It is the same pro­cess that is charted on the new celebrity tele­vi­sion shows. Ozzy Osbourne may be ­brain-­fried and distracted, but his life, for all its oddities and even freakishness, is touchingly ordinary in its emotional groundedness. Ozzy has found himself in his family, which makes the program remarkably ­old-­fashioned and ­life-­affirming. Next to the ­
F-­word, the word most often used on the program is “love.” Similarly, Anna Nicole Smith, the former Playboy centerfold now overweight and bovine and searching for love, may be a moron, but there is something attractive in her almost pathetic ordinariness beneath all her attempts at grandeur. Watching her and Ozzy and the minor stars from old sitcoms now looking for love on Star Dates, one is reminded not how different these celebrities are from us but how similar they are once they have recognized the supposed falsity of the celebrity way of life.

All of that may seem a very long way from the lives of those who read and watch the celebrity narrative — us. Not many Americans, after all, have had to struggle with the sorts of things, like romantic whirligigs, drug detoxification, and sudden career spirals, that beset celebrities. And yet in many respects, celebrity is just ordinary American life writ large and more intense. In an ­image-­conscious society, where nearly everyone has access to the tools of ­self-­invention and ­self-­promotion — makeup, designer clothes, status symbols, and quirks of behavior, language, and attitude — people are forced to opt for a persona or ­else to find out who they really are. That is the modern condition. Each of us, to a greater or lesser degree, is fighting the same battle as the celebrities, which is why celebrity, for all its obvious entertainment value, resonates psychically in a way that few modern fictional narratives do. Celebrity doesn’t transport us from the niggling problems of daily life. It amplifies and refines them in an exciting narrative context.
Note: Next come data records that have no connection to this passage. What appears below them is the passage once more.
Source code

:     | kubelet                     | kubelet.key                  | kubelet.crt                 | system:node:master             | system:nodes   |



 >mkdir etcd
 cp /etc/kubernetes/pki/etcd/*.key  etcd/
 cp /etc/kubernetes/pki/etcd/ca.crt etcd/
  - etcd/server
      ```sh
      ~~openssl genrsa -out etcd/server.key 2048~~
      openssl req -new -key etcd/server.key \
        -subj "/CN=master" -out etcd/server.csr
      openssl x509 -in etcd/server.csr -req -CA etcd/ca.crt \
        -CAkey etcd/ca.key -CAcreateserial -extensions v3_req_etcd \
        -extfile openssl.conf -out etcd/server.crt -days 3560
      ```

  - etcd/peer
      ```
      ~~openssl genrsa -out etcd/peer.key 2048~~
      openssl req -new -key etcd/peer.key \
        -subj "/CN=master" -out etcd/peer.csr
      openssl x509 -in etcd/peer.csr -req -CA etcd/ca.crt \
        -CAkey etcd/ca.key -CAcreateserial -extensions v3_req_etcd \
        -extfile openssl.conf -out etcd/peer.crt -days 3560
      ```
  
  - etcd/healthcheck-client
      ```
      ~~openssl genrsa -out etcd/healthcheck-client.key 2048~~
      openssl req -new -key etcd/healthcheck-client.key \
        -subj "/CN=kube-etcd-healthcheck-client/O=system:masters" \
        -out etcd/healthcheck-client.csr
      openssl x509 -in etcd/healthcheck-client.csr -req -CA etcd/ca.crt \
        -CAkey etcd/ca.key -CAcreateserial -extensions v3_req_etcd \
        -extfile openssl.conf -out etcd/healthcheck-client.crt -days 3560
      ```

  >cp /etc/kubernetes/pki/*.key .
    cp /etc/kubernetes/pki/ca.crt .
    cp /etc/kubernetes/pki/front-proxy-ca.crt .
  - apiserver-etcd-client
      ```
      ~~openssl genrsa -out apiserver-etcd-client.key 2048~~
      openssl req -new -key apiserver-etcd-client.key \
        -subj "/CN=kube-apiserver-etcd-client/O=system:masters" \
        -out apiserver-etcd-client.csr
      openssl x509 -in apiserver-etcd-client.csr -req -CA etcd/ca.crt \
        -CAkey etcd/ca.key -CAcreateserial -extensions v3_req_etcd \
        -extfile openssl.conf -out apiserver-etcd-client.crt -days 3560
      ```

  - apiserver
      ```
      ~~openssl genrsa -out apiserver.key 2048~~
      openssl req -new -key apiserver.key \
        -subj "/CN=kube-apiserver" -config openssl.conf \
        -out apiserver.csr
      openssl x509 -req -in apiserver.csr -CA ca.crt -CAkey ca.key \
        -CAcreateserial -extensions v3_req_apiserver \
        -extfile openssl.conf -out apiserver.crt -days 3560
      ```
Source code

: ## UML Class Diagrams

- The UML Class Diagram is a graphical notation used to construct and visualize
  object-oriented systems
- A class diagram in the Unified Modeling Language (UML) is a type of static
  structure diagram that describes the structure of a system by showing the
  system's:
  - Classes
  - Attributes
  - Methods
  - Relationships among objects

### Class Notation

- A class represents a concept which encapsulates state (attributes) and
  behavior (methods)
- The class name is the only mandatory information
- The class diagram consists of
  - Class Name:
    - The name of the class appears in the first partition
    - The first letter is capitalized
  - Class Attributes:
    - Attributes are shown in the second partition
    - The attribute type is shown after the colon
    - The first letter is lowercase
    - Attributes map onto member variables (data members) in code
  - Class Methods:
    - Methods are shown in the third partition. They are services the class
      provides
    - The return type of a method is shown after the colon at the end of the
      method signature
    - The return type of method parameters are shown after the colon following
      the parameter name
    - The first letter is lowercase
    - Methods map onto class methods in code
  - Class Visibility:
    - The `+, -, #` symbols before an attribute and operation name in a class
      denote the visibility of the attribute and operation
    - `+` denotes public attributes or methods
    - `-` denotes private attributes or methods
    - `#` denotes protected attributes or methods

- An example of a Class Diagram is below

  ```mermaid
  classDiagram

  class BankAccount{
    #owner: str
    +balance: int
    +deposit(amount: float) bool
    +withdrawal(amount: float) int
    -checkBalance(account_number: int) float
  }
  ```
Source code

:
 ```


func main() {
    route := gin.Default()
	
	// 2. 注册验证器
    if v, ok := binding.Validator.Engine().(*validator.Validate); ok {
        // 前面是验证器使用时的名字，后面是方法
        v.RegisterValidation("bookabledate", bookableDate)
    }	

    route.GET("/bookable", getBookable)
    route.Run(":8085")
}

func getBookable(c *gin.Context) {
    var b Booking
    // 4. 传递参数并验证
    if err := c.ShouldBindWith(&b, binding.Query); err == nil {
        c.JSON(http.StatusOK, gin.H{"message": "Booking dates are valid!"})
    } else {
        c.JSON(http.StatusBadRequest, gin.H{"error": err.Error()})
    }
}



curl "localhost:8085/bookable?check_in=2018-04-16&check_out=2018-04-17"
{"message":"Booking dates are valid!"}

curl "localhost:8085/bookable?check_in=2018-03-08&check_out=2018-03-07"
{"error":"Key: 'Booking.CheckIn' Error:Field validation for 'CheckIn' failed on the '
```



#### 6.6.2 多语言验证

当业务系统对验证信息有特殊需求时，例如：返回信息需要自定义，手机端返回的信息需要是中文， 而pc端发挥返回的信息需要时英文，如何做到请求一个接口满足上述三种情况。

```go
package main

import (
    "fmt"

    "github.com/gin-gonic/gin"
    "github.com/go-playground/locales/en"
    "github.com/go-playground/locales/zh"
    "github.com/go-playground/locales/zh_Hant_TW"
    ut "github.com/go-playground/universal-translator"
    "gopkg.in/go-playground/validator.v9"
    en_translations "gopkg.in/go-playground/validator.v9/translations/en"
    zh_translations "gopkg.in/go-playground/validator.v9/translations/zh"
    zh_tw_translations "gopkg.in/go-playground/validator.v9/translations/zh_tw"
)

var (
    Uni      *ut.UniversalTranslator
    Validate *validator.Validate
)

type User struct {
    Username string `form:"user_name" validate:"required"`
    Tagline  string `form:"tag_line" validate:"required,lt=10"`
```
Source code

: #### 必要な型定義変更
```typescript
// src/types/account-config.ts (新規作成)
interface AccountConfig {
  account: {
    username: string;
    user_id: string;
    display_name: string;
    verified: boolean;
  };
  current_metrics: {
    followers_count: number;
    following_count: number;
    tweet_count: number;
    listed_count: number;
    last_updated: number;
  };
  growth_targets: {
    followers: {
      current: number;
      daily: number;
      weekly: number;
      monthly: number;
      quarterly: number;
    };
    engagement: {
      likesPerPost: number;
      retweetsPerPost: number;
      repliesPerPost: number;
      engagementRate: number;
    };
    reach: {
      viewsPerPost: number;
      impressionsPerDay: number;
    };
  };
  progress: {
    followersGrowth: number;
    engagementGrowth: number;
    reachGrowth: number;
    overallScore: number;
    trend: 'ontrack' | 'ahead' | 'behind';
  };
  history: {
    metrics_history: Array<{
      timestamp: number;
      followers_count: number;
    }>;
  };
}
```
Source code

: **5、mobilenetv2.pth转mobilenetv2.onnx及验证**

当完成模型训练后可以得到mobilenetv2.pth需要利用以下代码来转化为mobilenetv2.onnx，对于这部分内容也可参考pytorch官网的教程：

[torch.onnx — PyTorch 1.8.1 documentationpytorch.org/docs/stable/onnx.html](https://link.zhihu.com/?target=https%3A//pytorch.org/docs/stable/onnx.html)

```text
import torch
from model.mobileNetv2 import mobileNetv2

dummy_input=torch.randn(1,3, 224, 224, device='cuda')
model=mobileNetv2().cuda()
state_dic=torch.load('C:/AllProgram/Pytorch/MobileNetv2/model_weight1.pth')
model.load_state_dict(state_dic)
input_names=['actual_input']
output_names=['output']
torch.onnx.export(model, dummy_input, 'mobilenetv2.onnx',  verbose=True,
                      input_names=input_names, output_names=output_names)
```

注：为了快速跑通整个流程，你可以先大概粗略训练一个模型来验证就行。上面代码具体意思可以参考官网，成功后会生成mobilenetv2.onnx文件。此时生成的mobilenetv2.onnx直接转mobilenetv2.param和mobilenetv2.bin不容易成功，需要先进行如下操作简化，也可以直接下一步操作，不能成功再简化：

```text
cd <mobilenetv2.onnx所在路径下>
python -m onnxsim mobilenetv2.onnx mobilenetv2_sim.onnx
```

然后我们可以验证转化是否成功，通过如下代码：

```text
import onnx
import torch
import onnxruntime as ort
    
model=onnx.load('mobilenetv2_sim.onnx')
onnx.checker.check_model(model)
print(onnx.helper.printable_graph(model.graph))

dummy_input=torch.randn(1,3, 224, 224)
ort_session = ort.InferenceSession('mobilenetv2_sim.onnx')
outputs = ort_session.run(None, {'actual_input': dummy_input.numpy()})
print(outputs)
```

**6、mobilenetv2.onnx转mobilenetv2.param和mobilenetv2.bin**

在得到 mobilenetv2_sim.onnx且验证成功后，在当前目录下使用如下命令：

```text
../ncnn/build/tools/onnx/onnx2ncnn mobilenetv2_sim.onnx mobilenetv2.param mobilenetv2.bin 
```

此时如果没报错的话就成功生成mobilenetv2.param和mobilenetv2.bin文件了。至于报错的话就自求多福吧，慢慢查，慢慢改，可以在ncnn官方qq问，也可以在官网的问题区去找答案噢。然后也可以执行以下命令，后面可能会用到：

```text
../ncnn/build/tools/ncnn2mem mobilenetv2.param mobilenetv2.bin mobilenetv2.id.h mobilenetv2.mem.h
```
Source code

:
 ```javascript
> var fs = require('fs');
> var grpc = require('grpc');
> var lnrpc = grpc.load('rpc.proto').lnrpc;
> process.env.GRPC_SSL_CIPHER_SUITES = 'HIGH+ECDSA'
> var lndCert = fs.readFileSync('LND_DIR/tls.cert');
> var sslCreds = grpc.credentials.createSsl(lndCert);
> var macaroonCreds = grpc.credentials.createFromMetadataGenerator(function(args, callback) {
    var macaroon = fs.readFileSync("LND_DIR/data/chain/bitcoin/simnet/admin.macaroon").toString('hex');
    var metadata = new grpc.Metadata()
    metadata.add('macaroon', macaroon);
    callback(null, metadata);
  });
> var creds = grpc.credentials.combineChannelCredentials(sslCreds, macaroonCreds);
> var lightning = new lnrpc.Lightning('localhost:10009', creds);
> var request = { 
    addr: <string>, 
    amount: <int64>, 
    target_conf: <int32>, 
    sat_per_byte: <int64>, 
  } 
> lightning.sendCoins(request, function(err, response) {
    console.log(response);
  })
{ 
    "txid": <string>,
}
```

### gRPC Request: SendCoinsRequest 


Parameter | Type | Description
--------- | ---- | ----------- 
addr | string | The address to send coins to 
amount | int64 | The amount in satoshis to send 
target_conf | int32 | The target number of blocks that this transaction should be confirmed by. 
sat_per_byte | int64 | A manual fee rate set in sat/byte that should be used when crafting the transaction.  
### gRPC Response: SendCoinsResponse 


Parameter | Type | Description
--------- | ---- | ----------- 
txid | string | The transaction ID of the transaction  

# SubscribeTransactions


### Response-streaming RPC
And so we keep watching as we might watch any soap opera, engaged by the melodrama, or any sitcom, amused by the comedy. We watch not because, as Boorstin wrote, we are too benumbed by artifice to recognize the difference between celebrities and people of real accomplishment who are more deserving of our attention. Rather we watch ­because we understand, intuitively or not, that these celebrities are enacting a kind of modern parable of identity, with all its ridiculousness and all its tragedy. We watch because in their celebrity — Ozzy’s and Anna Nicole’s and Whitney’s and Winona’s and J. Lo’s and Mariah’s and even Jacko’s — we somehow manage to find ourselves.